As I wrote about last week, August 7 through 13 is National Farmers’ Market Week. National Farmers’ Market Week is officially designated by United States Department of Agriculture (USDA) Secretary Tom Vilsack to encourage consumers to visit their local farmers’ market.
Since there are now over 6,100 farmers’ markets throughout the United States, farmers’ markets are one of the easiest ways to not only support locally grown fruits and vegetables, but to support the economic viability of our farmers.
If you have a favorite farmers’ market, why not vote for them in American Farmland Trust’s America’s Favorite Farmers Market contest? This annual contest is designed to “raise national awareness about the importance of buying fresh food from local farms and saving the farmland where it’s grown.”

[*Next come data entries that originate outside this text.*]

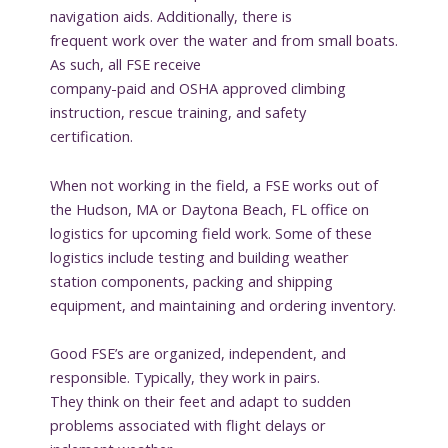
navigation aids. Additionally, there is
frequent work over the water and from small boats.
As such, all FSE receive
company-paid and OSHA approved climbing
instruction, rescue training, and safety
certification.
When not working in the field, a FSE works out of
the Hudson, MA or Daytona Beach, FL office on
logistics for upcoming field work. Some of these
logistics include testing and building weather
station components, packing and shipping
equipment, and maintaining and ordering inventory.
Good FSE’s are organized, independent, and
responsible. Typically, they work in pairs.
They think on their feet and adapt to sudden
problems associated with flight delays or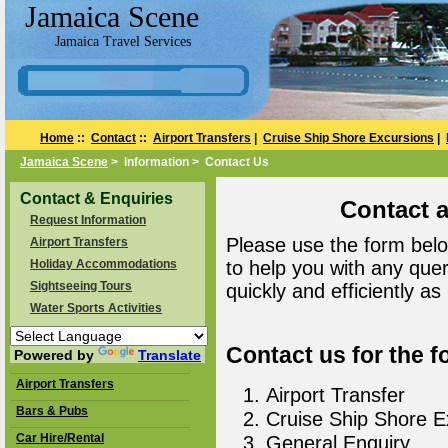
Jamaica Scene
Jamaica Travel Services
Home
::
Contact
::
Airport Transfers
|
Cruise Ship Shore Excursions
|
Jamaica Scene
> Information > Contact Us
Contact & Enquiries
Contact 
Request Information
Please use the form belo
Airport Transfers
Holiday Accommodations
to help you with any que
Sightseeing Tours
quickly and efficiently as
Water Sports Activities
Contact us for the f
Powered by
Translate
Airport Transfers
Airport Transfer
Bars & Pubs
Cruise Ship Shore E
Car Hire/Rental
General Enquiry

American Farmland Trust has released the current Top 20 markets in all four (boutique, small, medium and large) categories. Market categories are based on the number of vendors in each market. Check to see if yours is among the leaders, you can even check by state. If not, make sure to spread the word and get your market the support it needs. There’s still time to vote for your favorite since the contest doesn’t end until August 31.
What makes those in the lead so special? As I have written about many times, a local farmers’ market offers the freshest produce around and you will also find dozens of different fruit and vegetable varieties at a single farmers’ market, compared to the two or three varieties typically found at most grocery stores.
For me, one of the best things about a farmers’ market is the sense of community and the relationships that develop. Farmers’ markets are modern day town squares. They serve as a community-gathering place, where you can meet your neighbors and friends to catch up, experience local entertainment, and see work by local artists and craftspeople.
Being LA Farm Girl, not living in a farming community, my local farmers’ market is the only way I can develop a relationship with the wonderful people who grow my food. It also gives me the feeling that I live in a small town, and each week I look forward to seeing both my farmer friends and my friends from throughout the community.
If you aren’t a regular farmers’ market shopper but are thinking you’d like to be, the USDA has a page where you can search for the market nearest you.
Another great resource for finding local farmers’ markets is Local Harvest.
For those in California (like me), there’s a list of certified farmers’ markets provided by the California Federation of Farmers’ Markets. A California certified farmers’ market is the “real deal,” meaning that only farmers who grow what they are certified to grow there can sell there.